Specializes in ER/ Trauma ICU.
It's sounds like a smart thing to try. Obviously frequent fliers aren't oorgetting their needs-- addiction treatment chronic pain, psych, social work, whatever-- met in the current system, right? And secondly they are wasteful in the system. A related experiment can be read about here: Lower Costs and Better Care for Neediest Patients : The New Yorker

Thanks for sharing - great article!

Specializes in Critical Care, ED, Cath lab, CTPAC,Trauma.
I'm curious to see how this will play out with our core group of frequent flyers -- those inner city folks who are homeless (continually or intermittently), with psych and substance abuse issues, who are truly living off the grid. Social workers have spent the better part of their careers trying to get these folks enrolled in Medicaid and other assistance programs without success. Very curious if "Patient Centered Medical Homes" will make a difference this time around.
This is where the system fails. These patients have always used the emergency department as primary care for we are their only care.....these plans effectiveness depends highly on the surrounding demographic.
Specializes in ER, ICU.

This works great. It takes the pressure off of everyone to meet the Standards of Care in pain management. in general, once the patient sees that the hospital will be following their contract, they complain less and only show up when they really need it.
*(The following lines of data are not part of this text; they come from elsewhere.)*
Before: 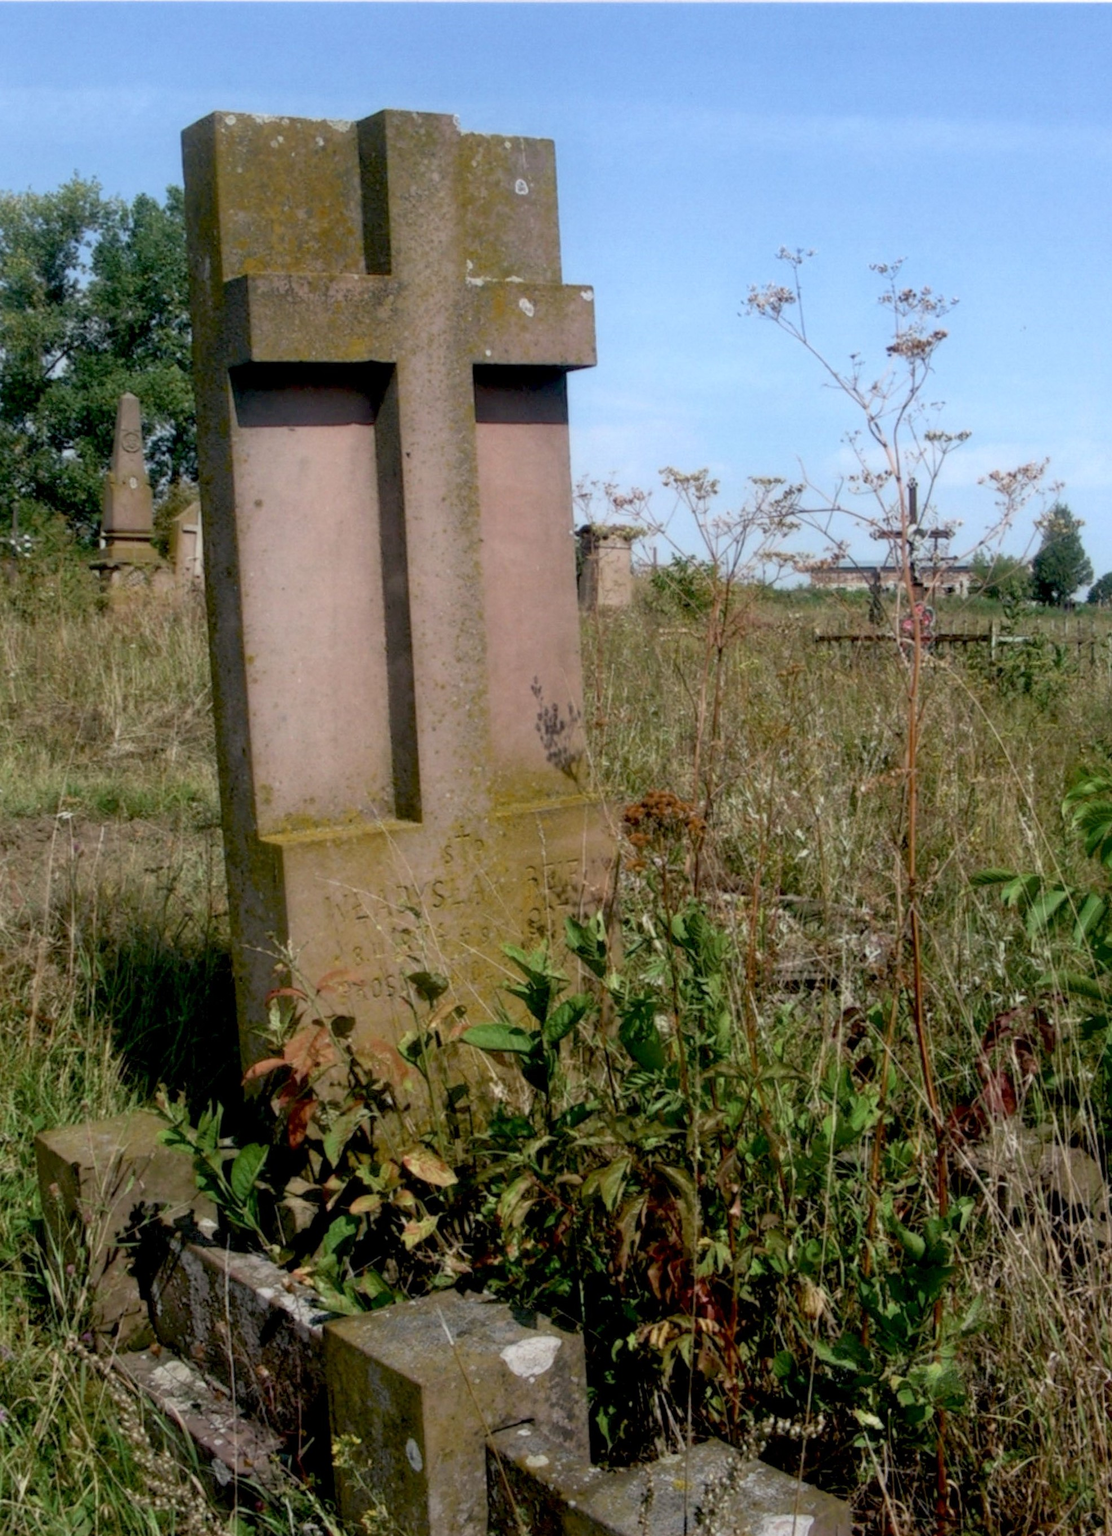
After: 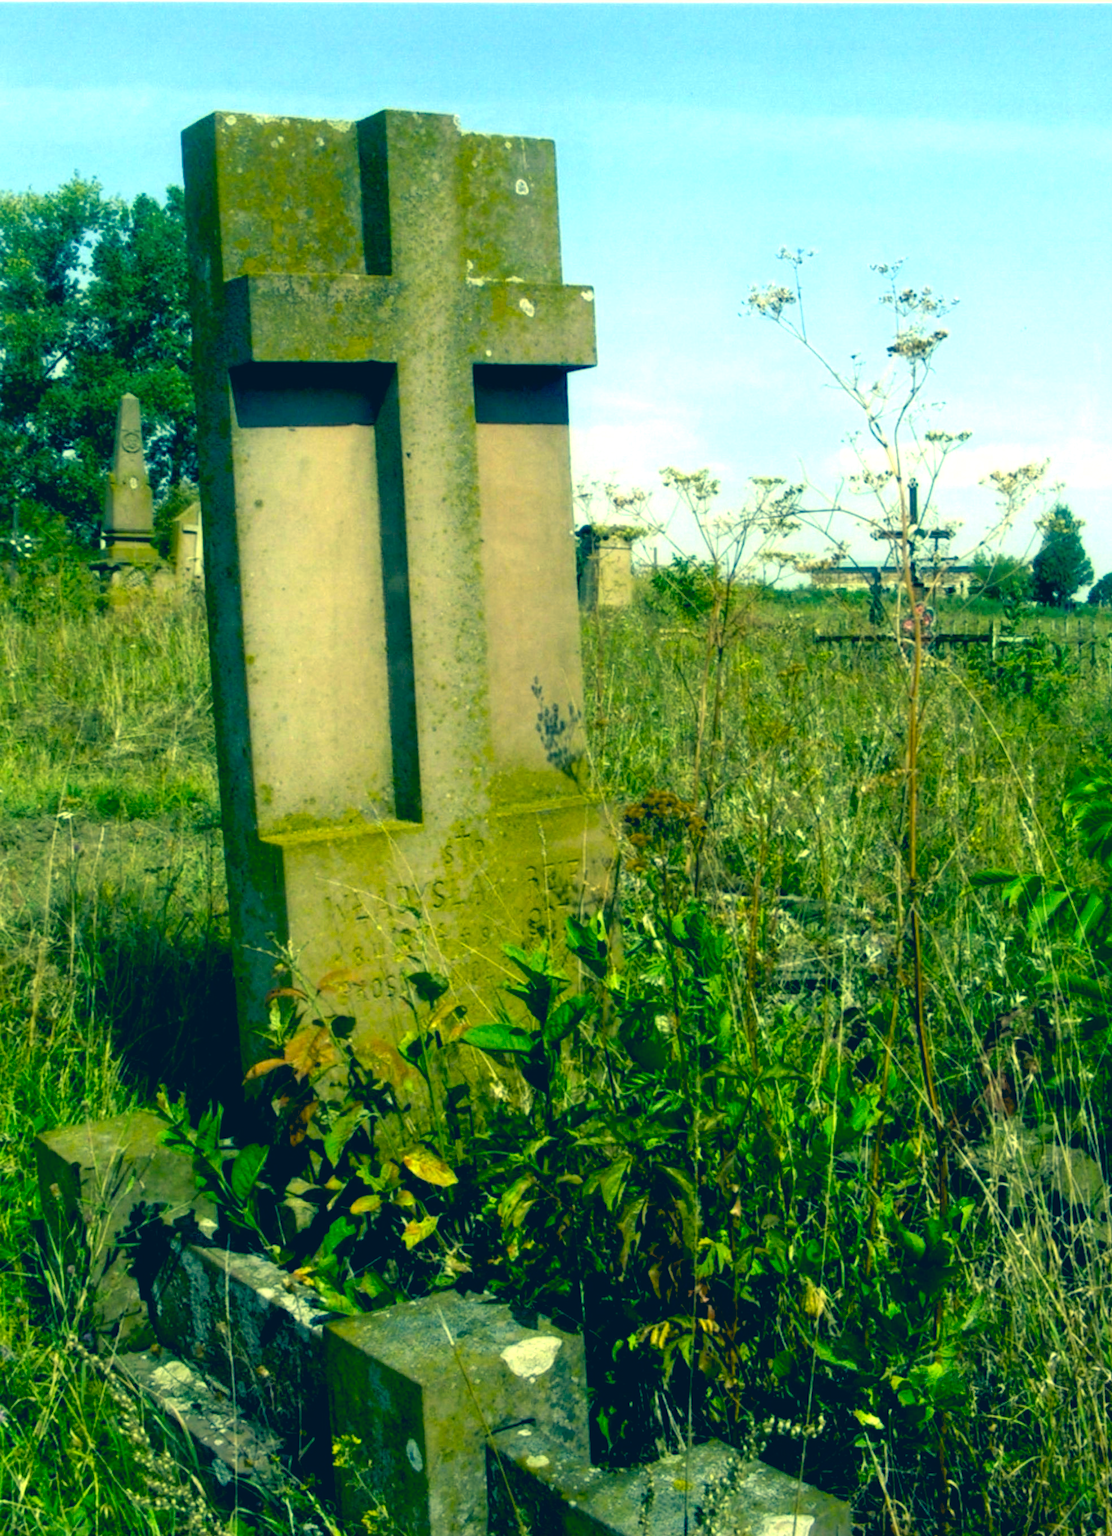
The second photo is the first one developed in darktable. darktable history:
color balance rgb: perceptual saturation grading › global saturation 30.557%, perceptual brilliance grading › highlights 10.947%, perceptual brilliance grading › shadows -11.27%, global vibrance 20%
color correction: highlights a* -16.24, highlights b* 39.61, shadows a* -39.57, shadows b* -25.39
exposure: black level correction 0, exposure 0.498 EV, compensate highlight preservation false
Yes, I remember this topic was discussed at a break-out session at a local fam. med. CME conference...one of the local hosp/clinic entities was trying such a program, their first group of patients was about 30-40 people. There were some growing pains and glitches at first, of course. Their most confounding/difficult case was a young adult who'd present in frank DKA, would still be conscious for a while and not allow any other treatment until she got her "D" medicine...at least every other week.

But even with these frequent fliers still *sometimes* getting what they wanted, that program had already saved the group MILLIONS of dollars in unnecssary tests/treatments/admissions in less than one year...on fewer than 40 patients. That made me sit up and pay attention.

Specializes in Emergency Nursing.

We have something similar, though we don't contract with a pain management doc (who in my experience are pretty much just legal narc dealers, it seems). And patients aren't nominated by staff. There is a program which keeps track of visits per month, and more than 3 in a month triggers inclusion. The policy is that we don't treat chronic pain in the ED. The pts are educated by case management, and provided additional resources.

The biggest problem we have is provider consistency. Depending on the day, and the doc, these patients are either sent on their way without narcotics (which they have been told will be the case, barring a verifiable new injury), offered PO Percocet in house plus a script for 5-10, or even given Dilaudid. Our medical director has tried to work for better consistency in orders and scripts but so far, it seems to be a crapshoot and that's my biggest issue with it. I have no problem standing my ground and saying no. But when I spend 5 minutes during my initial assessment laying the ground work for how we don't treat chronic pain in the ED, especially with narcs, and then I have to walk back in with a dilaudid syringe 10 minutes later, it really pisses me off. Not to mention incentivizes return visits.

It's such a drain on resources and morale.

Its funny to read about the chronic DKA'er, because we have one too.